#### DOCUMENT TEXT:
The blood red walls and dreamy Nag Champa haze of Santa Monica's Temple Bar enshrined a performance by Dawn Norfleet's Jazz Project. Dr. Norfleet's examination of soul jazz and funk found the patient healthy and ready to sweat. The sound system caught Norfleet's flute's full round tone, and her strong expressive 3.5 octave vocalizations. Norfleet packed her deck with aces. An associate of Kenny Garrett, Stanley Clarke, and Stevie Wonder, pianist Nik Smith chorded with conviction and took limber runs. Rahsaan Fredericks brought a bass case stickered by Liberty Ellman, John Santos, Omar Sosa, and Mickey Hart, making him beat worthy yet agile. Making sure everyone swung hard, drummer Cora Coleman shred her ability to funk through a gargantuan technique. The Guitar Center 2002 Drum Off Winner, and already an alumnus of Pink, Zac Harmon, and Phil Upchurch, played crisp riffs with unexpected punch. The undisputed powercell of the unit, her tumultuous attack threatened to upstage the boss.
Norfleet introduced "Imaginate," launching the melody on her flute's rich low octave. The rhythm section gave her tight, responsive support, Coleman spitting nails. Norfleet took sweeping, well articulated runs, flute ringing. After that stylish warm up, the gloves came off for "Good Fred Oil." Coleman drove the torrid funk breakdown with sizzling rim work underscored by a hard kicked bass drum. Fredericks played it slippery sly, and Smith flicked a switch to get a chewy chunky Rhodes sound. Norfleet hummed unison with her flute, and Fredericks rolled low. Then returning the flute to its stand, Norfleet soared through improvised vocalese, careening through the soulful strut.

#### SUPPLIED MATERIAL:
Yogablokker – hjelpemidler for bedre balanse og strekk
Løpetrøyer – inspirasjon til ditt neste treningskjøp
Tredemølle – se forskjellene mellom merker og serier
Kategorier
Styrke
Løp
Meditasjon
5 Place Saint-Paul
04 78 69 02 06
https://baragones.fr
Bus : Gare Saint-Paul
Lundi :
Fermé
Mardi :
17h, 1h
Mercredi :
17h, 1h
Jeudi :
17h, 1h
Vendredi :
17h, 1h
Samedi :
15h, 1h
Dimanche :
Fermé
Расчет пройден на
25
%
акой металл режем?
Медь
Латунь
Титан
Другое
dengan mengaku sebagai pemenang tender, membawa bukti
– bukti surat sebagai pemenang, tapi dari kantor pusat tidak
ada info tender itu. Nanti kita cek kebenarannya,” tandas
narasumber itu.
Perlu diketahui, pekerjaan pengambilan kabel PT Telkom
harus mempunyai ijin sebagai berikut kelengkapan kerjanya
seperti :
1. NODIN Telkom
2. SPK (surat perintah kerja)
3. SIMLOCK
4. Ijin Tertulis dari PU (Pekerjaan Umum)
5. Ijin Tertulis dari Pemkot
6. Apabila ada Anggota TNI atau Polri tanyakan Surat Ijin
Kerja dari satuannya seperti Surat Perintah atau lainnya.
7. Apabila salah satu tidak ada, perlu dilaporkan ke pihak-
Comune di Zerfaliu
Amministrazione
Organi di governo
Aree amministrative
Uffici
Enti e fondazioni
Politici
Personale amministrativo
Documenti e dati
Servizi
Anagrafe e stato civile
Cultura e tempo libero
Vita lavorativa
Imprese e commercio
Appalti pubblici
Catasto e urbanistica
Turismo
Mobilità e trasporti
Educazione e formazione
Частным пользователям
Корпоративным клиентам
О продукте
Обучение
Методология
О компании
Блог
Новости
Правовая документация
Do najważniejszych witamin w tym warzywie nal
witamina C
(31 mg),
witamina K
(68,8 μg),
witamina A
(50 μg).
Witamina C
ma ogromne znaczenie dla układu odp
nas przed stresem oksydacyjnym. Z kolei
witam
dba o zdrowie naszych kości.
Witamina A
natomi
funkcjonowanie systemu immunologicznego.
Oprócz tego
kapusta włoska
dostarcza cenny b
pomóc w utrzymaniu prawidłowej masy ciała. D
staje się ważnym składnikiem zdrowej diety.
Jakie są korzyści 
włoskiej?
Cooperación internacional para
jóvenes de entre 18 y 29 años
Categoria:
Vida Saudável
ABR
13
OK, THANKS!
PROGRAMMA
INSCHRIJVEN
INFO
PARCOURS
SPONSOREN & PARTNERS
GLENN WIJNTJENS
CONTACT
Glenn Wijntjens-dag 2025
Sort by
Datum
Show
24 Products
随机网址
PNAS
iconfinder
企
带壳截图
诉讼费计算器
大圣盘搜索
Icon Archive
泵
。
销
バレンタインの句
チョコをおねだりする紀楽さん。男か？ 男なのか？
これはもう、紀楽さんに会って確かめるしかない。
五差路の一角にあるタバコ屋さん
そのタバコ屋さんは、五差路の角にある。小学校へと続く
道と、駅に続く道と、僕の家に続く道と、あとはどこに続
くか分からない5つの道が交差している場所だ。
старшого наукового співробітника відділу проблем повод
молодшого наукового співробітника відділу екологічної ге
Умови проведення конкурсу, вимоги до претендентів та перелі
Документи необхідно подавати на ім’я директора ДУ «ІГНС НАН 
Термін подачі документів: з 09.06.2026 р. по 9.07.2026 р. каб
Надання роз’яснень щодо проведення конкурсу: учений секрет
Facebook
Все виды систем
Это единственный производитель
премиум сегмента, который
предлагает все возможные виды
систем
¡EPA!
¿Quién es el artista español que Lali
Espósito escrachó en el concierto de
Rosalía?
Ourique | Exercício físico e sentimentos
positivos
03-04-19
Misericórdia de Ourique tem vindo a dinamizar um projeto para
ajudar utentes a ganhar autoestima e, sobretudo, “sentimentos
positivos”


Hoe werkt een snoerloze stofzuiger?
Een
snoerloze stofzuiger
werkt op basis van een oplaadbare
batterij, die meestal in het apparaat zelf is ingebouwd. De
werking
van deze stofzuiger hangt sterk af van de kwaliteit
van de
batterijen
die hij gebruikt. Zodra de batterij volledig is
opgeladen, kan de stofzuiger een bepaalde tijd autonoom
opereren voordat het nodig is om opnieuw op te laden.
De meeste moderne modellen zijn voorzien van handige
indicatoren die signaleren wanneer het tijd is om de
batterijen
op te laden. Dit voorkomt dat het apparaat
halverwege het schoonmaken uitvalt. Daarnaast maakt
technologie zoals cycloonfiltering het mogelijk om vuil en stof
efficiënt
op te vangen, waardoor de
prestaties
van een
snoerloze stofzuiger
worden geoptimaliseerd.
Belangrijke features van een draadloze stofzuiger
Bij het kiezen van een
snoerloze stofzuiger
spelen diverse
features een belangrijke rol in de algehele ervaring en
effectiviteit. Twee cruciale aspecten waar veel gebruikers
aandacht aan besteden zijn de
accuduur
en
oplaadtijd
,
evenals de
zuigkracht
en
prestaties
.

#### EXERCISE REQUIREMENTS:
[1] Check each statement against the concert review and answer yes or no, quoting the words of the review that settle it.
(a) Norfleet began the melody of "Imaginate" in her flute's high octave.
(b) Nik Smith is described as an associate of Stanley Clarke.
(c) During "Good Fred Oil," Smith switched to a Rhodes sound.
[2] Write the next part of the review of Dawn Norfleet's Jazz Project at Temple Bar, picking up after its final sentence.

#### RESPONSES BY ITEM NUMBER:
[1]
(a) No: "launching the melody on her flute's rich low octave."
(b) Yes: "An associate of Kenny Garrett, Stanley Clarke, and Stevie Wonder, pianist Nik Smith chorded with conviction"
(c) Yes: "Smith flicked a switch to get a chewy chunky Rhodes sound."

[2]
Giving the room a rest, the Jazz Project played "Sister Moon" as a smokey torch song. Smith essayed an elegant exposition. At first, scatting on the low burner, Norfleet blew the lid off with simmering soul. "Get ready to dance," she said to start "You Walk Then Fly." A time change device took Coleman's funkfest in a swing direction and back. Smith answered the smooth fluid flute solo with a two handed orchestral solo that pushed the seething rhythm. Coleman poured gasoline on any flame she found. Introducing "19 Gone" her requiem for Tyisha Miller, a young girl mistakenly gunned down by police as she dozed in a car, Norfleet sang her heart wrenching lament about "one more brown child in the past."
The Jazz Project ended with Mongo Santamaria's "Afro Blue," though most know it from Coltrane's recording. Coleman began with mallets. Smith gracefully laced the familiar theme with vining unfamiliar melodies of his own. On flute, Norfleet picked up from Smith, then sang the lyric. She improvised in near-Ripperton range, Coleman balancing hard bashing and brisk.